窓という窓から白い光が溢れ出し、禍々しい瘴気は一瞬で浄化されていく。
「ぎゃあああああっ!!」
「熱いぃぃぃ!!」
屋敷の中から、大男と元ゴキブリの悲鳴が同時に響いた。
やがて光が消える。
私はゆっくり屋敷へ入った。
「終わった?」
「はい!」
聖香は胸を張る。
「悪霊はすべて浄化しました! 害のない霊は対象外です!」
すると部屋の隅から、煤だらけになった元ゴキブリがひょこっと顔を出した。
「あの……私は悪霊ではなく地縛霊だったので、ギリギリ生き残りました」
「なんでよ!」
「ゴキブリの固有スキル『生命力』が発動しました!」
「迷惑なスキル発動させないで!」
一方、大男の姿はどこにもなかった。
「本当に大男だけ消えたの?」
「はい。これで安心して住めます」
「むしろあなたが消えて欲しかったんだけど」
「そんな! 元はゴキブリといえど今は純粋な地縛霊です!」
「ゴキブリの要素が強すぎるのよ!」
「姫様。これはこれで使い道がございます」
聖香は真面目な顔をすると、
「ヘイトをとることができます」
「どういうこと?」
「今後敵が現れたらこの地縛霊を真っ先に投げ込みます。敵は誰よりも地縛霊を倒しに行きます。

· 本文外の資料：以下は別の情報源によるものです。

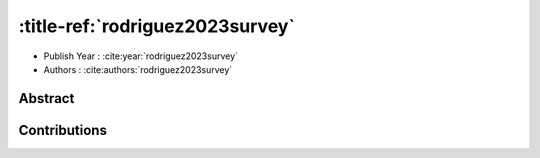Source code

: :title-ref:`rodriguez2023survey`
================================

* Publish Year : :cite:year:`rodriguez2023survey`  
* Authors : :cite:authors:`rodriguez2023survey`  

Abstract
--------

Contributions
-------------

.. bibliography::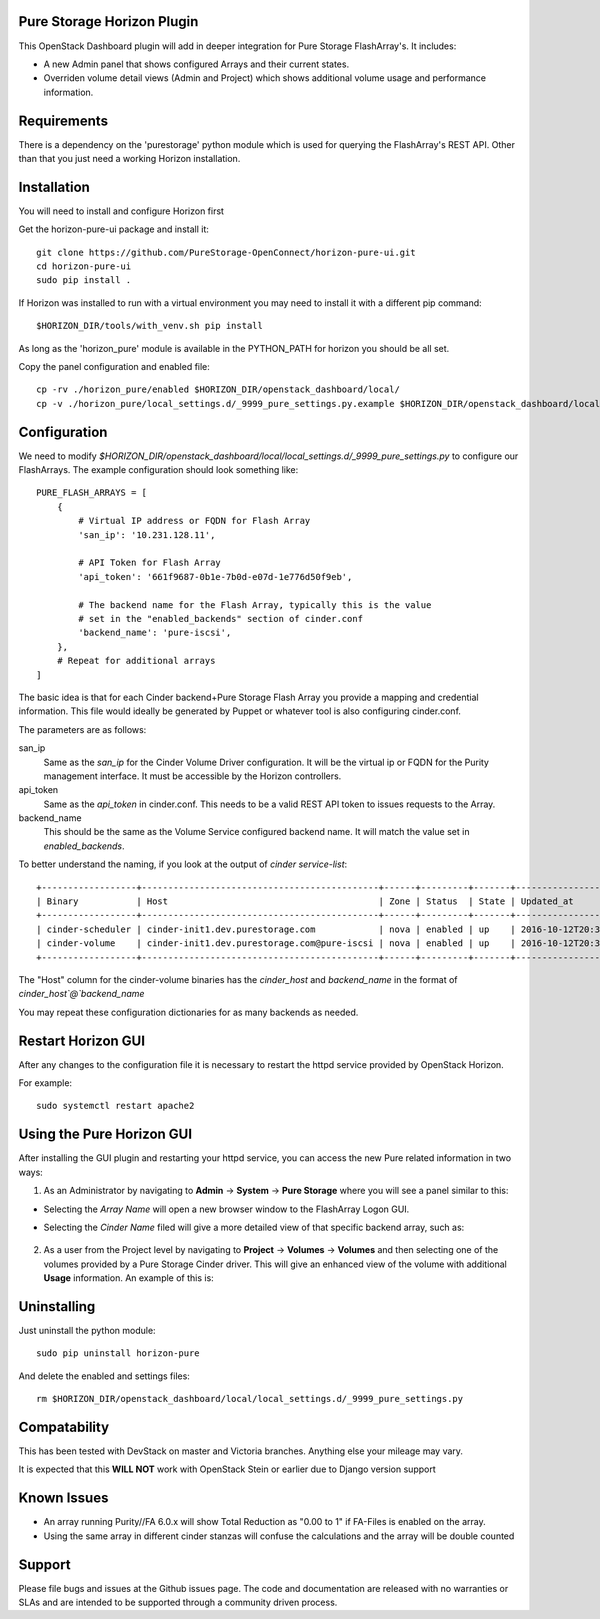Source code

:Pure Storage Horizon Plugin
---------------------------

This OpenStack Dashboard plugin will add in deeper integration for Pure Storage
FlashArray's. It includes:

* A new Admin panel that shows configured Arrays and their current states.
* Overriden volume detail views (Admin and Project) which shows additional
  volume usage and performance information.


Requirements
------------

There is a dependency on the 'purestorage' python module which is used for
querying the FlashArray's REST API. Other than that you just need a working
Horizon installation.


Installation
------------

You will need to install and configure Horizon first

Get the horizon-pure-ui package and install it::

  git clone https://github.com/PureStorage-OpenConnect/horizon-pure-ui.git
  cd horizon-pure-ui
  sudo pip install .

If Horizon was installed to run with a virtual environment you may need to
install it with a different pip command::

  $HORIZON_DIR/tools/with_venv.sh pip install

As long as the 'horizon_pure' module is available in the PYTHON_PATH for
horizon you should be all set.

Copy the panel configuration and enabled file::

  cp -rv ./horizon_pure/enabled $HORIZON_DIR/openstack_dashboard/local/
  cp -v ./horizon_pure/local_settings.d/_9999_pure_settings.py.example $HORIZON_DIR/openstack_dashboard/local/local_settings.d/_9999_pure_settings.py


Configuration
-------------

We need to modify `$HORIZON_DIR/openstack_dashboard/local/local_settings.d/_9999_pure_settings.py`
to configure our FlashArrays. The example configuration should look something
like::

    PURE_FLASH_ARRAYS = [
        {
            # Virtual IP address or FQDN for Flash Array
            'san_ip': '10.231.128.11',

            # API Token for Flash Array
            'api_token': '661f9687-0b1e-7b0d-e07d-1e776d50f9eb',

            # The backend name for the Flash Array, typically this is the value
            # set in the "enabled_backends" section of cinder.conf
            'backend_name': 'pure-iscsi',
        },
        # Repeat for additional arrays
    ]

The basic idea is that for each Cinder backend+Pure Storage Flash Array you
provide a mapping and credential information. This file would ideally be
generated by Puppet or whatever tool is also configuring cinder.conf.

The parameters are as follows:

san_ip
  Same as the `san_ip` for the Cinder Volume Driver configuration. It will
  be the virtual ip or FQDN for the Purity management interface. It must be
  accessible by the Horizon controllers.

api_token
  Same as the `api_token` in cinder.conf. This needs to be a valid REST API
  token to issues requests to the Array.

backend_name
  This should be the same as the Volume Service configured backend name. It
  will match the value set in `enabled_backends`.


To better understand the naming, if you look at the output of
`cinder service-list`::

  +------------------+---------------------------------------------+------+---------+-------+----------------------------+-----------------+
  | Binary           | Host                                        | Zone | Status  | State | Updated_at                 | Disabled Reason |
  +------------------+---------------------------------------------+------+---------+-------+----------------------------+-----------------+
  | cinder-scheduler | cinder-init1.dev.purestorage.com            | nova | enabled | up    | 2016-10-12T20:30:25.000000 | -               |
  | cinder-volume    | cinder-init1.dev.purestorage.com@pure-iscsi | nova | enabled | up    | 2016-10-12T20:30:28.000000 | -               |
  +------------------+---------------------------------------------+------+---------+-------+----------------------------+-----------------+
  
The "Host" column for the cinder-volume binaries has the `cinder_host` and
`backend_name` in the format of `cinder_host`@`backend_name`

You may repeat these configuration dictionaries for as many backends as needed.

Restart Horizon GUI
-------------------

After any changes to the configuration file it is necessary to restart the httpd service provided by OpenStack Horizon.

For example::

  sudo systemctl restart apache2

Using the Pure Horizon GUI
--------------------------

After installing the GUI plugin and restarting your httpd service, you can access the new Pure related information in two ways:

1. As an Administrator by navigating to **Admin** -> **System** -> **Pure Storage** where you will see a panel similar to this:

   .. image:: ./Horizon-1.JPG
     :width: 400
     :alt: Main Pure Panel

    
* Selecting the `Array Name` will open a new browser window to the FlashArray Logon GUI.

* Selecting the `Cinder Name` filed will give a more detailed view of that specific backend array, such as:

   .. image:: ./Horizon-3.JPG
     :width: 400
     :alt: Detailed Array Panel

2. As a user from the Project level by navigating to **Project** -> **Volumes** -> **Volumes** and then selecting one of the volumes
   provided by a Pure Storage Cinder driver. This will give an enhanced view of the volume with additional **Usage** information.
   An example of this is:

   .. image:: ./Horizon-2.JPG
     :width: 400
     :alt: Enhanced Volume Panel

Uninstalling
------------

Just uninstall the python module::

  sudo pip uninstall horizon-pure

And delete the enabled and settings files::

  rm $HORIZON_DIR/openstack_dashboard/local/local_settings.d/_9999_pure_settings.py


Compatability
-------------

This has been tested with DevStack on master and Victoria branches. Anything else
your mileage may vary.

It is expected that this **WILL NOT** work with OpenStack Stein or earlier due to Django version support


Known Issues
------------
* An array running Purity//FA 6.0.x will show Total Reduction as "0.00 to 1" if
  FA-Files is enabled on the array.
* Using the same array in different cinder stanzas will confuse the calculations and
  the array will be double counted

Support
-------
Please file bugs and issues at the Github issues page. The code and
documentation are released with no warranties or SLAs and are intended to be
supported through a community driven process.
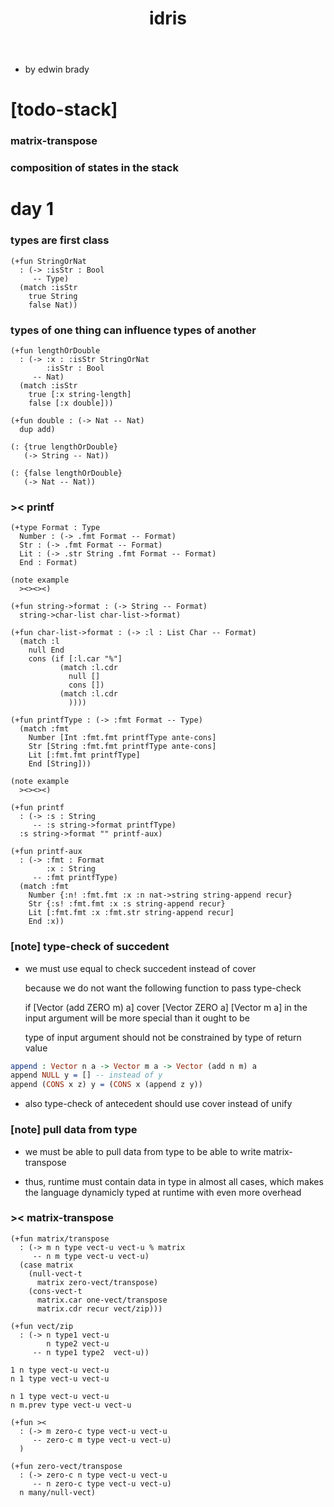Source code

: #+title: idris

- by edwin brady

* [todo-stack]

*** matrix-transpose

*** composition of states in the stack

* day 1

*** types are first class

    #+begin_src jojo
    (+fun StringOrNat
      : (-> :isStr : Bool
         -- Type)
      (match :isStr
        true String
        false Nat))
    #+end_src

*** types of one thing can influence types of another

    #+begin_src jojo
    (+fun lengthOrDouble
      : (-> :x : :isStr StringOrNat
            :isStr : Bool
         -- Nat)
      (match :isStr
        true [:x string-length]
        false [:x double]))

    (+fun double : (-> Nat -- Nat)
      dup add)

    (: {true lengthOrDouble}
       (-> String -- Nat))

    (: {false lengthOrDouble}
       (-> Nat -- Nat))
    #+end_src

*** >< printf

    #+begin_src jojo
    (+type Format : Type
      Number : (-> .fmt Format -- Format)
      Str : (-> .fmt Format -- Format)
      Lit : (-> .str String .fmt Format -- Format)
      End : Format)

    (note example
      ><><><)

    (+fun string->format : (-> String -- Format)
      string->char-list char-list->format)

    (+fun char-list->format : (-> :l : List Char -- Format)
      (match :l
        null End
        cons (if [:l.car "%"]
               (match :l.cdr
                 null []
                 cons [])
               (match :l.cdr
                 ))))

    (+fun printfType : (-> :fmt Format -- Type)
      (match :fmt
        Number [Int :fmt.fmt printfType ante-cons]
        Str [String :fmt.fmt printfType ante-cons]
        Lit [:fmt.fmt printfType]
        End [String]))

    (note example
      ><><><)

    (+fun printf
      : (-> :s : String
         -- :s string->format printfType)
      :s string->format "" printf-aux)

    (+fun printf-aux
      : (-> :fmt : Format
            :x : String
         -- :fmt printfType)
      (match :fmt
        Number {:n! :fmt.fmt :x :n nat->string string-append recur}
        Str {:s! :fmt.fmt :x :s string-append recur}
        Lit [:fmt.fmt :x :fmt.str string-append recur]
        End :x))
    #+end_src

*** [note] type-check of succedent

    - we must use equal to check succedent
      instead of cover

      because we do not want the following function
      to pass type-check

      if [Vector (add ZERO m) a] cover [Vector ZERO a]
      [Vector m a] in the input argument
      will be more special than it ought to be

      type of input argument should not be constrained by
      type of return value

    #+begin_src idris
    append : Vector n a -> Vector m a -> Vector (add n m) a
    append NULL y = [] -- instead of y
    append (CONS x z) y = (CONS x (append z y))
    #+end_src

    - also type-check of antecedent
      should use cover instead of unify

*** [note] pull data from type

    - we must be able to pull data from type
      to be able to write matrix-transpose

    - thus,
      runtime must contain data in type in almost all cases,
      which makes the language dynamicly typed at runtime
      with even more overhead

*** >< matrix-transpose

    #+begin_src cicada
    (+fun matrix/transpose
      : (-> m n type vect-u vect-u % matrix
         -- n m type vect-u vect-u)
      (case matrix
        (null-vect-t
          matrix zero-vect/transpose)
        (cons-vect-t
          matrix.car one-vect/transpose
          matrix.cdr recur vect/zip)))

    (+fun vect/zip
      : (-> n type1 vect-u
            n type2 vect-u
         -- n type1 type2  vect-u))

    1 n type vect-u vect-u
    n 1 type vect-u vect-u

    n 1 type vect-u vect-u
    n m.prev type vect-u vect-u

    (+fun ><
      : (-> m zero-c type vect-u vect-u
         -- zero-c m type vect-u vect-u)
      )

    (+fun zero-vect/transpose
      : (-> zero-c n type vect-u vect-u
         -- n zero-c type vect-u vect-u)
      n many/null-vect)
    #+end_src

その間に私たちは逃げるのです」
「ゴミ扱いしないで!」
拒否をする地縛霊。
「問題は共に旅をしたくないということです」
「完全な使い捨てじゃない!」
「ゴキブリの使い道なんか考えたことないから、急に言われても困るんですよ!」
「そんなひどいこと言うなら仲間を呼ぶわよ! ミナエ様も私に恩義があるなら助けるべきよ!」
「恩義なんかないわよ。むしろ今、恩を仇で返されてる気分よ」
「そ、そんな......」
涙ぐむ地縛霊。
「いつか見てなさい! 地縛霊たちの時代が来るんだから!」
捨て台詞を吐いていなくなった地縛霊なのであった。